Information shown:
Content starts

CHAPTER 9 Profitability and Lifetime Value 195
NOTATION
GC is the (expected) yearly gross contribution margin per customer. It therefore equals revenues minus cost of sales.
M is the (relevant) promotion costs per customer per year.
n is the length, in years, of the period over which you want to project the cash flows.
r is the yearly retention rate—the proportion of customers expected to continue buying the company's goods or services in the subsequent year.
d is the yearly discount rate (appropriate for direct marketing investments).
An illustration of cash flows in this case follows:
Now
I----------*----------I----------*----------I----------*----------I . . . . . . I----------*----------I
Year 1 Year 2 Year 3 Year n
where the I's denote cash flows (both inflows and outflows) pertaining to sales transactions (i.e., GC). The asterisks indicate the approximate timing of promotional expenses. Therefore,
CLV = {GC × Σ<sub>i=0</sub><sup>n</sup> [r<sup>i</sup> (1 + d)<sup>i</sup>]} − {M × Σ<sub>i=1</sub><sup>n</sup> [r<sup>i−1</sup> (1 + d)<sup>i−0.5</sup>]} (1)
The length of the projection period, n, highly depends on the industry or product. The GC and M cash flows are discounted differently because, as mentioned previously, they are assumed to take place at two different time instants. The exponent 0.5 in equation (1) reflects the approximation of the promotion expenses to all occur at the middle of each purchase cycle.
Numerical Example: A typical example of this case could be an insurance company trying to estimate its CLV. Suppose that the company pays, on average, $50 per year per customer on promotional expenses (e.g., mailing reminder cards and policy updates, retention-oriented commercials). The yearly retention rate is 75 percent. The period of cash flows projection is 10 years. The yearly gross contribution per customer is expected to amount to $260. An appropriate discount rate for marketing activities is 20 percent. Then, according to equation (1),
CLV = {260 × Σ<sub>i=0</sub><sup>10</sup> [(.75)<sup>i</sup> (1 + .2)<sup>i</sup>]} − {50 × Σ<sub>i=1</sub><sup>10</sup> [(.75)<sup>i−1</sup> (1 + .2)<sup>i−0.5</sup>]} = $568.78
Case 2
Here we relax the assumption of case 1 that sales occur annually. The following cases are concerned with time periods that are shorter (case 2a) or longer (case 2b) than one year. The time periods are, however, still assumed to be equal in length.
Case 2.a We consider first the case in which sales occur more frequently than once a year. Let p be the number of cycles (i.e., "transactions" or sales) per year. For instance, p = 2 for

Content ends

Word for word, write out all the lines shown above.

Exercise response:
CHAPTER 9 Profitability and Lifetime Value 195
NOTATION
GC is the (expected) yearly gross contribution margin per customer. It therefore equals revenues minus cost of sales.
M is the (relevant) promotion costs per customer per year.
n is the length, in years, of the period over which you want to project the cash flows.
r is the yearly retention rate—the proportion of customers expected to continue buying the company's goods or services in the subsequent year.
d is the yearly discount rate (appropriate for direct marketing investments).
An illustration of cash flows in this case follows:
Now
I----------*----------I----------*----------I----------*----------I . . . . . . I----------*----------I
Year 1 Year 2 Year 3 Year n
where the I's denote cash flows (both inflows and outflows) pertaining to sales transactions (i.e., GC). The asterisks indicate the approximate timing of promotional expenses. Therefore,
CLV = {GC × Σ<sub>i=0</sub><sup>n</sup> [r<sup>i</sup> (1 + d)<sup>i</sup>]} − {M × Σ<sub>i=1</sub><sup>n</sup> [r<sup>i−1</sup> (1 + d)<sup>i−0.5</sup>]} (1)
The length of the projection period, n, highly depends on the industry or product. The GC and M cash flows are discounted differently because, as mentioned previously, they are assumed to take place at two different time instants. The exponent 0.5 in equation (1) reflects the approximation of the promotion expenses to all occur at the middle of each purchase cycle.
Numerical Example: A typical example of this case could be an insurance company trying to estimate its CLV. Suppose that the company pays, on average, $50 per year per customer on promotional expenses (e.g., mailing reminder cards and policy updates, retention-oriented commercials). The yearly retention rate is 75 percent. The period of cash flows projection is 10 years. The yearly gross contribution per customer is expected to amount to $260. An appropriate discount rate for marketing activities is 20 percent. Then, according to equation (1),
CLV = {260 × Σ<sub>i=0</sub><sup>10</sup> [(.75)<sup>i</sup> (1 + .2)<sup>i</sup>]} − {50 × Σ<sub>i=1</sub><sup>10</sup> [(.75)<sup>i−1</sup> (1 + .2)<sup>i−0.5</sup>]} = $568.78
Case 2
Here we relax the assumption of case 1 that sales occur annually. The following cases are concerned with time periods that are shorter (case 2a) or longer (case 2b) than one year. The time periods are, however, still assumed to be equal in length.
Case 2.a We consider first the case in which sales occur more frequently than once a year. Let p be the number of cycles (i.e., "transactions" or sales) per year. For instance, p = 2 for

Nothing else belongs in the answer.